Thomas Lilti, médico por inercia familiar y de vocación primera cineasta, reflexiona de nuevo sobre sus dos ocupaciones y ambas las encara con la misma pulcritud. La cuestión médica la presenta algo elevada y tal vez la idealiza pero es fruto de la pasión, algo que su franqueza hace tolerable como se tolera la vanidad del artesano que nos permite asomarnos a los secretos de su taller.

Un doctor en la campiña vuelve a ser, como Hipócrates, una película bien atenta a lo procedimental y por tanto de querencia fragmentaria, estructurada en las pequeñas grandes historias que al trote van definiendo la profesión médica. Por mero emplazamiento se presenta más recogida en lo cotidiano, y aunque entre sus temas está el trabajo ya cuajado como refugio e incluso como identidad, la noción de que el aprendizaje ha de ser continuo y permanecer por encima del conocimiento sobrevuela toda la película.

Tirando cabos al cine social en su retrato comunitario, la película se prefiere comedia dramática y parte con Bulgákov en mente, el de Morfina y los Relatos de un joven médico que se citan como inspiración. Lilti propone en esa mención literaria una recuperación de algunos de los principios del cargo médico, aquellos que a veces corren el riesgo de verse extraviados en los ritmos administrativos de que depende. El cuidado, la escucha, el cuento contigo y valores antiguos como la integridad son reivindicados en esta pequeña película con propiedades de “curalotodo”.

En buenas manos

Atemperar en el buen rollo una película regida por el accidente, la enfermedad y la defunción es un reto que no todos los directores saben abordar sin perder la compostura ni arañarnos a los espectadores la dignidad.

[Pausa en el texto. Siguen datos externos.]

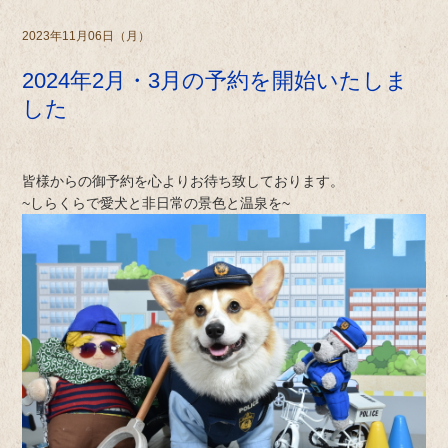
2023年11月06日（月）
2024年2月・3月の予約を開始いたしま
した
皆様からの御予約を心よりお待ち致しております。
~しらくらで愛犬と非日常の景色と温泉を~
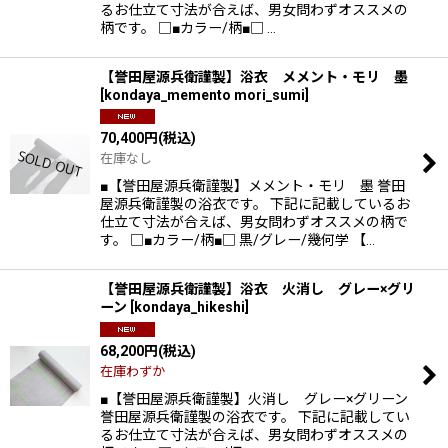
るお仕立て寸法が合えば、男女問わずオススメの
柄です。 □■カラー/柄■□ …
【誉田屋源兵衛謹製】浴衣 メメント・モリ 墨
[
kondaya_memento mori_sumi
]
70,400
円
(税込)
在庫なし
■【誉田屋源兵衛謹製】メメント・モリ 墨 誉田
屋源兵衛謹製の浴衣です。 下記に記載しているお
仕立て寸法が合えば、男女問わずオススメの柄で
す。 □■カラー/柄■□ 黒/グレー/幾何学 【…
【誉田屋源兵衛謹製】浴衣 火消し グレー×グリ
ーン
[
kondaya_hikeshi
]
68,200
円
(税込)
在庫わずか
■【誉田屋源兵衛謹製】火消し グレー×グリーン
誉田屋源兵衛謹製の浴衣です。 下記に記載してい
るお仕立て寸法が合えば、男女問わずオススメの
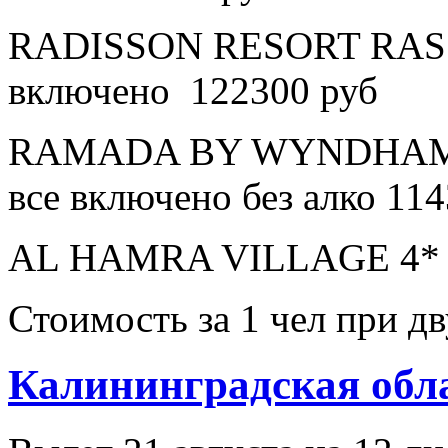
RADISSON RESORT RAS 
включено 122300 руб
RAMADA BY WYNDHAM 
все включено без алко 11
AL HAMRA VILLAGE 4* в
Стоимость за 1 чел при 
Калининградская обл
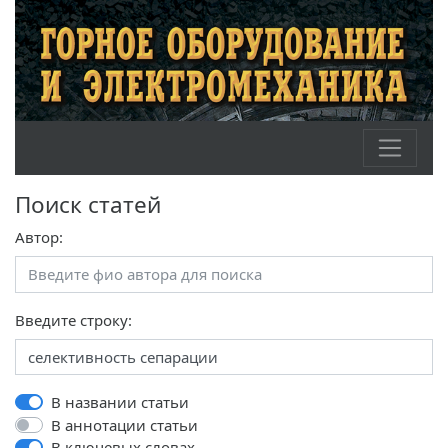
Поиск статей
Автор:
Введите строку:
В названии статьи
В аннотации статьи
В ключевых словах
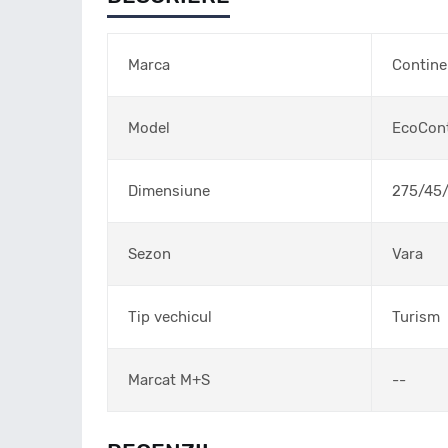
Marca
Contine
Model
EcoCont
Dimensiune
275/45
Sezon
Vara
Tip vechicul
Turism
Marcat M+S
--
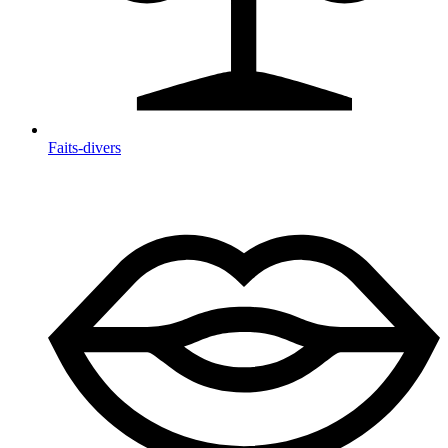
Faits-divers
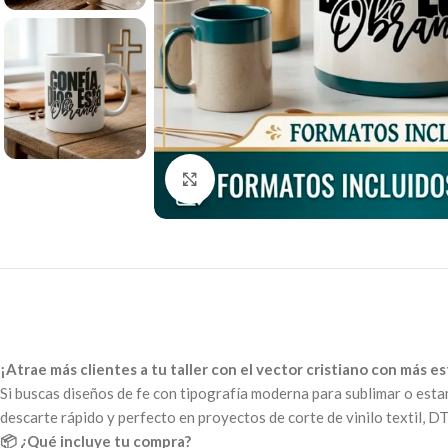
Click to enlarge
¡Atrae más clientes a tu taller con el vector cristiano con más e
Si buscas diseños de fe con tipografía moderna para sublimar o esta
descarte rápido y perfecto en proyectos de corte de vinilo textil, D
📦 ¿Qué incluye tu compra?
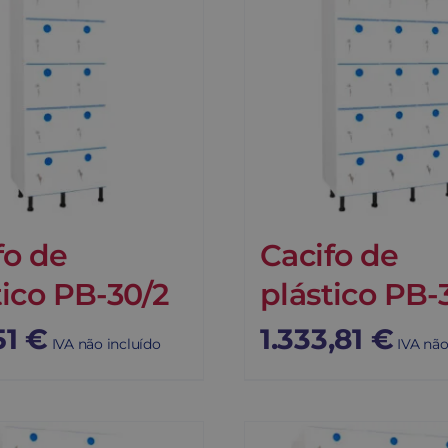
fo de
Cacifo de
tico PB-30/2
plástico PB-
51
€
1.333,81
€
IVA não incluído
IVA não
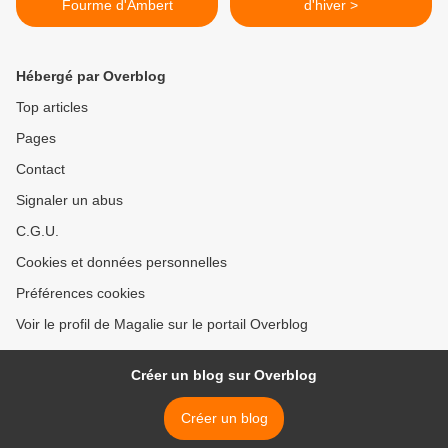
Fourme d'Ambert
d'hiver >
Hébergé par Overblog
Top articles
Pages
Contact
Signaler un abus
C.G.U.
Cookies et données personnelles
Préférences cookies
Voir le profil de Magalie sur le portail Overblog
Créer un blog sur Overblog
Créer un blog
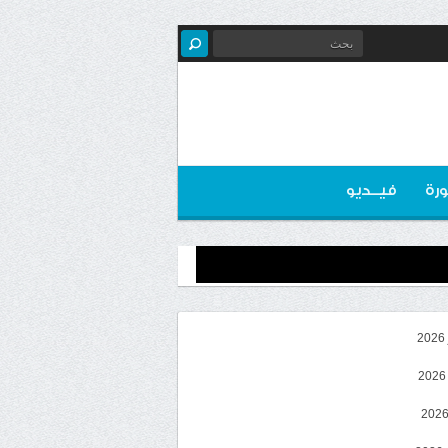
رة
فيــديو
2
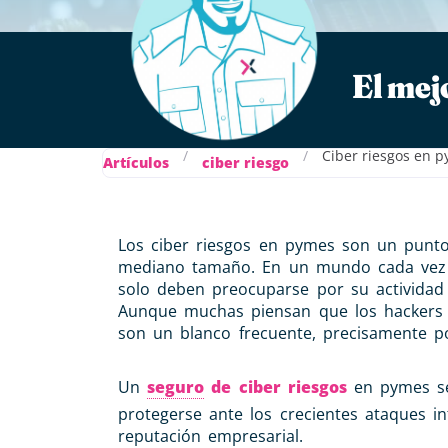
El mej
/
/
Ciber riesgos en 
Artículos
ciber riesgo
Los ciber riesgos en pymes son un punt
mediano tamaño. En un mundo cada vez m
solo deben preocuparse por su actividad
Aunque muchas piensan que los hackers s
son un blanco frecuente, precisamente p
Un
seguro
de ciber riesgos
en pymes se
protegerse ante los crecientes ataques i
reputación empresarial.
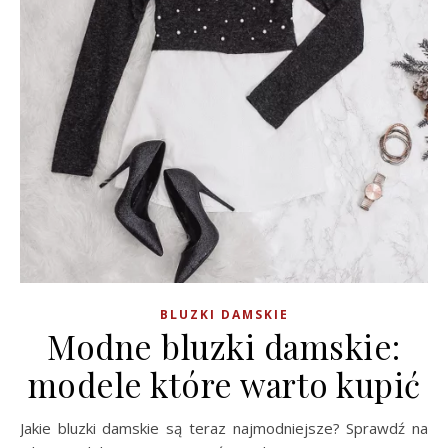
BLUZKI DAMSKIE
Modne bluzki damskie:
modele które warto kupić
Jakie bluzki damskie są teraz najmodniejsze? Sprawdź na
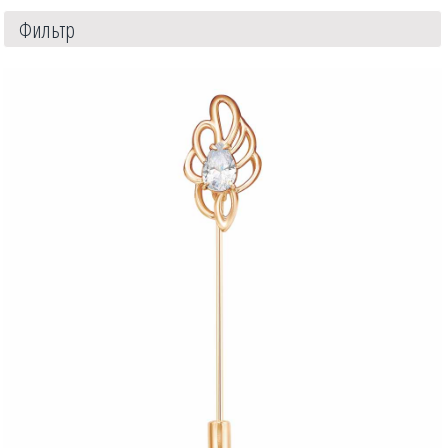
Фильтр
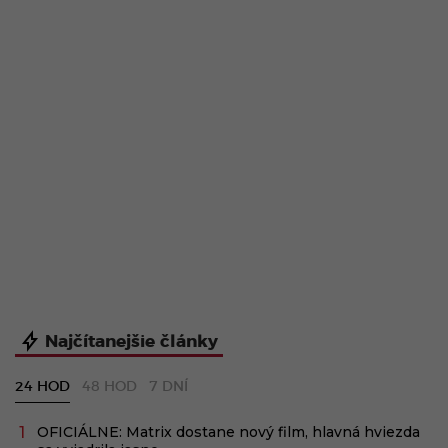
Najčítanejšie články
24 HOD
48 HOD
7 DNÍ
OFICIÁLNE: Matrix dostane nový film, hlavná hviezda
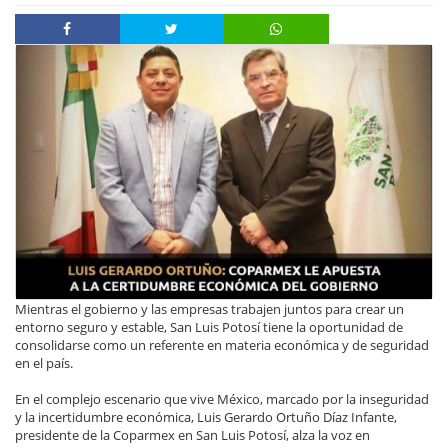
Mientras el gobierno y las empresas trabajen juntos para crear un
entorno seguro y estable, San Luis Potosí tiene la oportunidad de
consolidarse como un referente en materia económica y de seguridad
en el país.
En el complejo escenario que vive México, marcado por la inseguridad
y la incertidumbre económica, Luis Gerardo Ortuño Díaz Infante,
presidente de la Coparmex en San Luis Potosí, alza la voz en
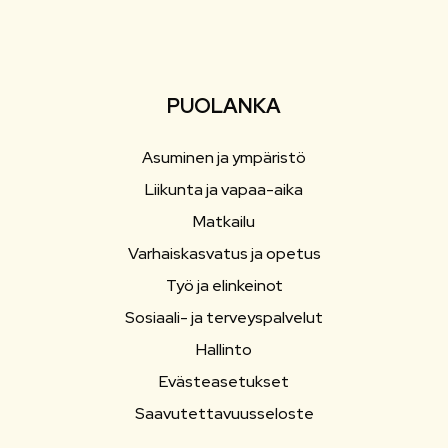
PUOLANKA
Asuminen ja ympäristö
Liikunta ja vapaa-aika
Matkailu
Varhaiskasvatus ja opetus
Työ ja elinkeinot
Sosiaali- ja terveyspalvelut
Hallinto
Evästeasetukset
Saavutettavuusseloste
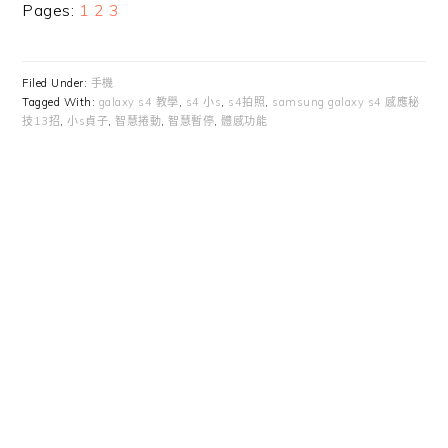
Page
Page
Page
Pages:
1
2
3
Filed Under:
手機
Tagged With:
galaxy s4 教學
,
s4 小s
,
s4拍照
,
samsung galaxy s4 感應秘
技13招
,
小s貞子
,
智慧捲動
,
智慧暫停
,
體感功能
Primary
Sidebar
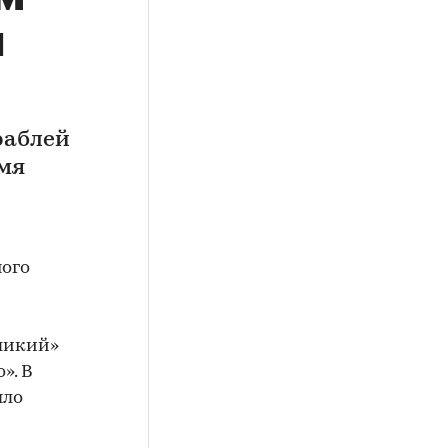
ы
раблей
мя
ного
ликий»
». В
ыло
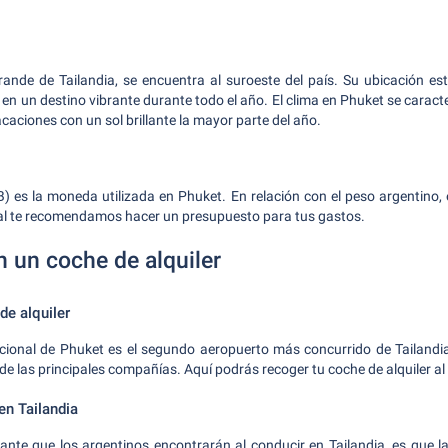
rande de Tailandia, se encuentra al suroeste del país. Su ubicación es
n un destino vibrante durante todo el año. El clima en Phuket se caracter
acaciones con un sol brillante la mayor parte del año.
B) es la moneda utilizada en Phuket. En relación con el peso argentino, e
ual te recomendamos hacer un presupuesto para tus gastos.
n un coche de alquiler
de alquiler
cional de Phuket es el segundo aeropuerto más concurrido de Tailandia
de las principales compañías. Aquí podrás recoger tu coche de alquiler al 
en Tailandia
ante que los argentinos encontrarán al conducir en Tailandia, es que l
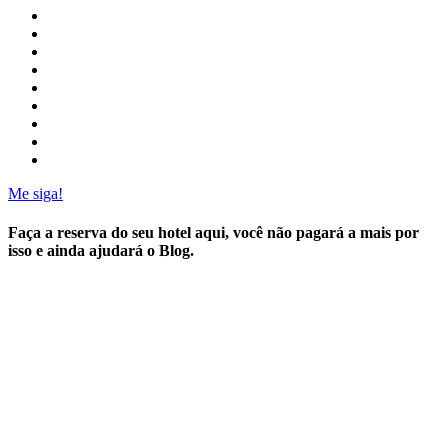
Me siga!
Faça a reserva do seu hotel aqui, você não pagará a mais por
isso e ainda ajudará o Blog.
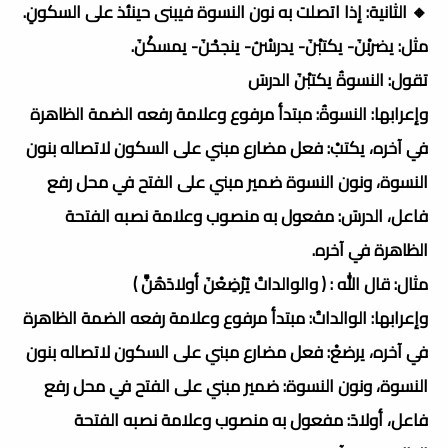
🔸 الثانية: إذا اتصلت به نون النسوة فيبنى حينئذ على السكونِ.
مثل: يضربْنَ- يكتبْنَ- يدرسْنَ- ينجحْنَ- يمسكْنَ.
تقول: النسوةُ يكتبْنَ الدرسَ
وإعرابها: النسوةُ: مبتدأ مرفوع وعلامة رفعه الضمة الظاهرة
في آخره، يكتبْ: فعل مضارع مبني على السكون لاتصاله بنون
النسوة، ونون النسوة ضمير مبني على الفتح في محل رفع
فاعل، الدرسَ: مفعول به منصوب وعلامة نصبه الفتحة
الظاهرة في آخره.
مثال: قال الله : ( والوالداتُ يُرْضِعْنَ أولادَهُنَّ )
وإعرابها: الوالداتُ: مبتدأ مرفوع وعلامة رفعه الضمة الظاهرة
في آخره، يرضعْ: فعل مضارع مبني على السكون لاتصاله بنون
النسوة، ونون النسوة: ضمير مبني على الفتح في محل رفع
فاعل، أولادَ: مفعول به منصوب وعلامة نصبه الفتحة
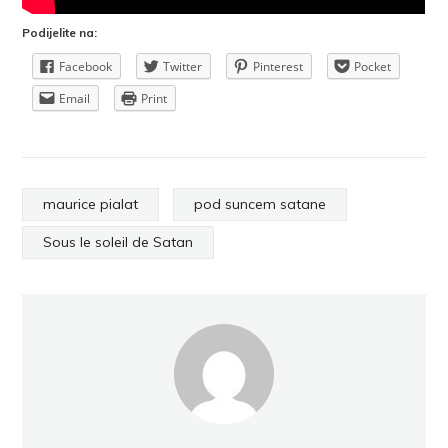
Podijelite na:
Facebook
Twitter
Pinterest
Pocket
Email
Print
maurice pialat
pod suncem satane
Sous le soleil de Satan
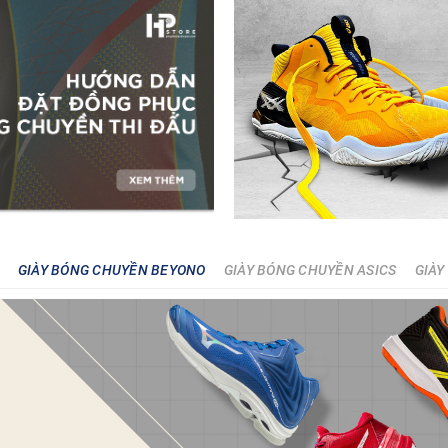
GIÀY BÓNG CHUYỀN BEYONO
GIÀY BÓNG CHUYỀN ASICS
GIÀY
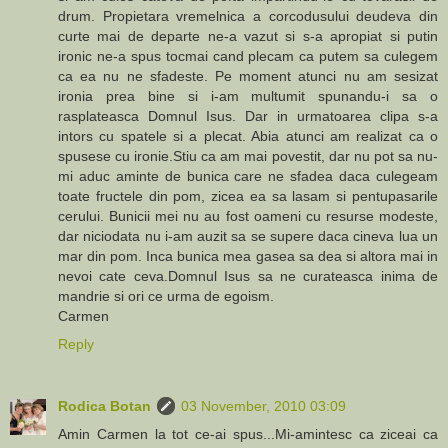
drum. Propietara vremelnica a corcodusului deudeva din
curte mai de departe ne-a vazut si s-a apropiat si putin
ironic ne-a spus tocmai cand plecam ca putem sa culegem
ca ea nu ne sfadeste. Pe moment atunci nu am sesizat
ironia prea bine si i-am multumit spunandu-i sa o
rasplateasca Domnul Isus. Dar in urmatoarea clipa s-a
intors cu spatele si a plecat. Abia atunci am realizat ca o
spusese cu ironie.Stiu ca am mai povestit, dar nu pot sa nu-
mi aduc aminte de bunica care ne sfadea daca culegeam
toate fructele din pom, zicea ea sa lasam si pentupasarile
cerului. Bunicii mei nu au fost oameni cu resurse modeste,
dar niciodata nu i-am auzit sa se supere daca cineva lua un
mar din pom. Inca bunica mea gasea sa dea si altora mai in
nevoi cate ceva.Domnul Isus sa ne curateasca inima de
mandrie si ori ce urma de egoism.
Carmen
Reply
Rodica Botan
03 November, 2010 03:09
Amin Carmen la tot ce-ai spus...Mi-amintesc ca ziceai ca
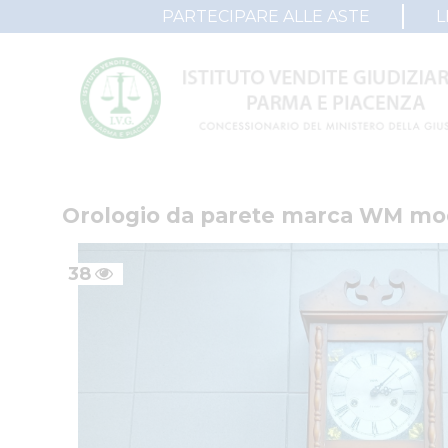
PARTECIPARE ALLE ASTE
L
Orologio da parete marca WM mo
38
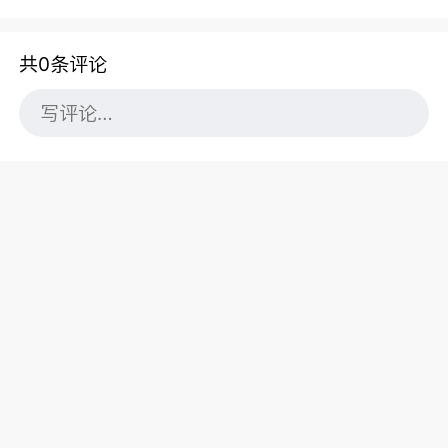
共0条评论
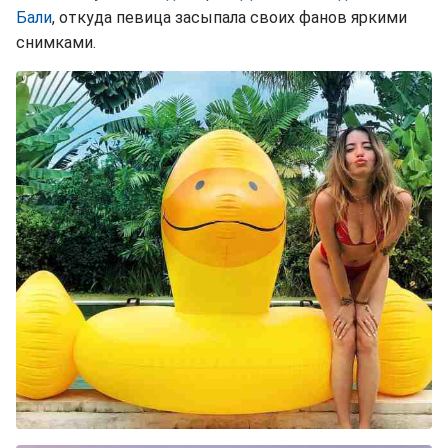
Бали
, откуда певица засыпала своих фанов яркими
снимками.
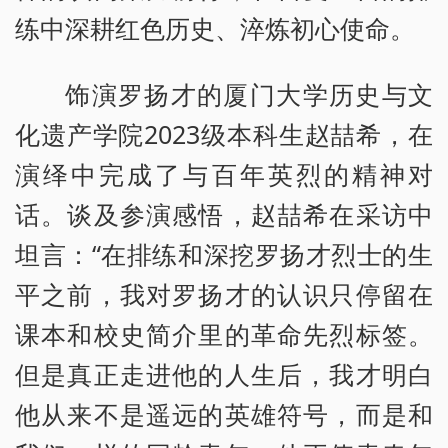
练中深耕红色历史、淬炼初心使命。
饰演罗扬才的厦门大学历史与文
化遗产学院2023级本科生赵喆希，在
演绎中完成了与百年英烈的精神对
话。谈及参演感悟，赵喆希在采访中
坦言：“在排练和深挖罗扬才烈士的生
平之前，我对罗扬才的认识只停留在
课本和校史简介里的革命先烈标签。
但是真正走进他的人生后，我才明白
他从来不是遥远的英雄符号，而是和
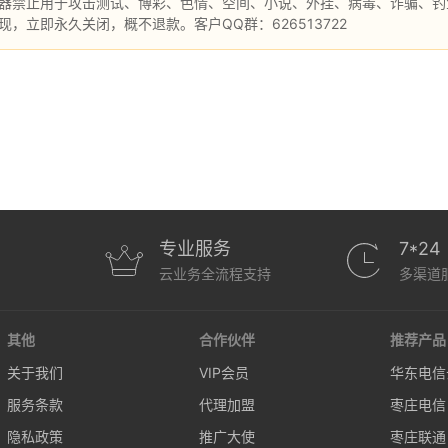
器禁止用于攻击测试、博彩、色情、空间、小说、外挂、病毒、诈骗、钓鱼
现，立即永久关闭，概不退款。客户QQ群：626513722
专业服务
7*24
云业务全流程支持
多渠道
其他
合作伙伴
推荐产品
关于我们
VIP会员
华东电信
服务条款
代理加盟
枣庄电信
隐私政策
推广大使
枣庄联通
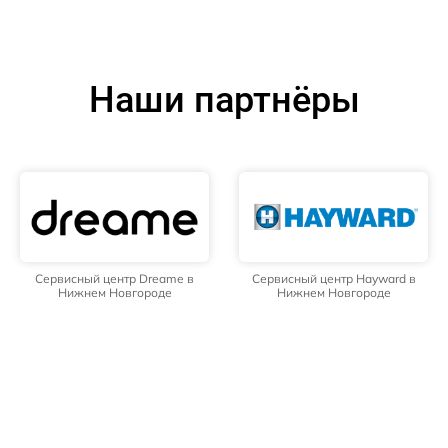
Наши партнёры
Сервисный центр Dreame в
Сервисный центр Hayward в
Нижнем Новгороде
Нижнем Новгороде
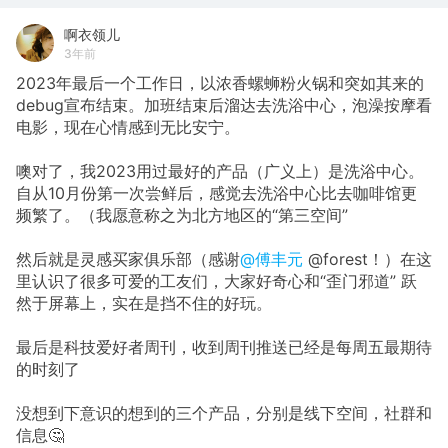
啊衣领儿
3年前
2023年最后一个工作日，以浓香螺蛳粉火锅和突如其来的
debug宣布结束。加班结束后溜达去洗浴中心，泡澡按摩看
电影，现在心情感到无比安宁。
噢对了，我2023用过最好的产品（广义上）是洗浴中心。
自从10月份第一次尝鲜后，感觉去洗浴中心比去咖啡馆更
频繁了。（我愿意称之为北方地区的“第三空间”
然后就是灵感买家俱乐部（感谢
@傅丰元
@forest！）在这
里认识了很多可爱的工友们，大家好奇心和“歪门邪道” 跃
然于屏幕上，实在是挡不住的好玩。
最后是科技爱好者周刊，收到周刊推送已经是每周五最期待
的时刻了
没想到下意识的想到的三个产品，分别是线下空间，社群和
信息🤔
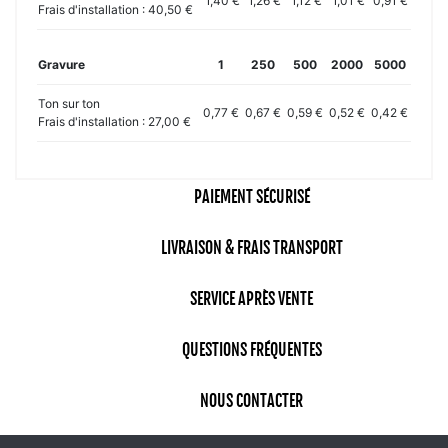
1,40 €
1,26 €
1,12 €
1,01 €
0,91 €
Frais d'installation : 40,50 €
Gravure
1
250
500
2000
5000
Ton sur ton
0,77 €
0,67 €
0,59 €
0,52 €
0,42 €
Frais d'installation : 27,00 €
PAIEMENT SÉCURISÉ
LIVRAISON & FRAIS TRANSPORT
SERVICE APRÈS VENTE
QUESTIONS FRÉQUENTES
NOUS CONTACTER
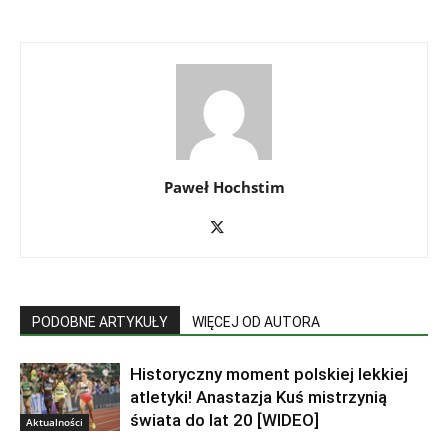
Paweł Hochstim
PODOBNE ARTYKUŁY
WIĘCEJ OD AUTORA
Historyczny moment polskiej lekkiej
atletyki! Anastazja Kuś mistrzynią
świata do lat 20 [WIDEO]
Aktualności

Lilti lo hace con astucia, compensando con honestidad el uso deliberado de los tópicos, de los que se sirve como paliativos a la fatalidad que requiere para hablar de lo que quiere hablarnos. Su talento parece hallarse en dar películas de una pieza, sin más cera que la que arde y sin embargo muy hábiles en los detalles y en los ritmos internos.

En su afición a mirar de cerca las reacciones de sus personajes se anuncia buen médico, el que sabe que sus mejores herramientas son su rostro y algunas palabras, y para secundar esa idea cuenta frente a la cámara con los siempre fiables François Cluzet y Marianne Denicourt, un tándem protagonista ideado para aromatizar con dulzura de romance particular un narración que en realidad está a otra historia, una de interés general.

Un doctor en la campiña, que ha reventado las taquillas francesas, es cine popular pero sin contraindicaciones ni efectos adversos, edificante y muy sencillo, dificilísimo por tanto y con una intención clara: dar la profesión viva mientras la va pensando como disciplina humanista. Lo que ha de ser la medicina en un buen tanto por ciento.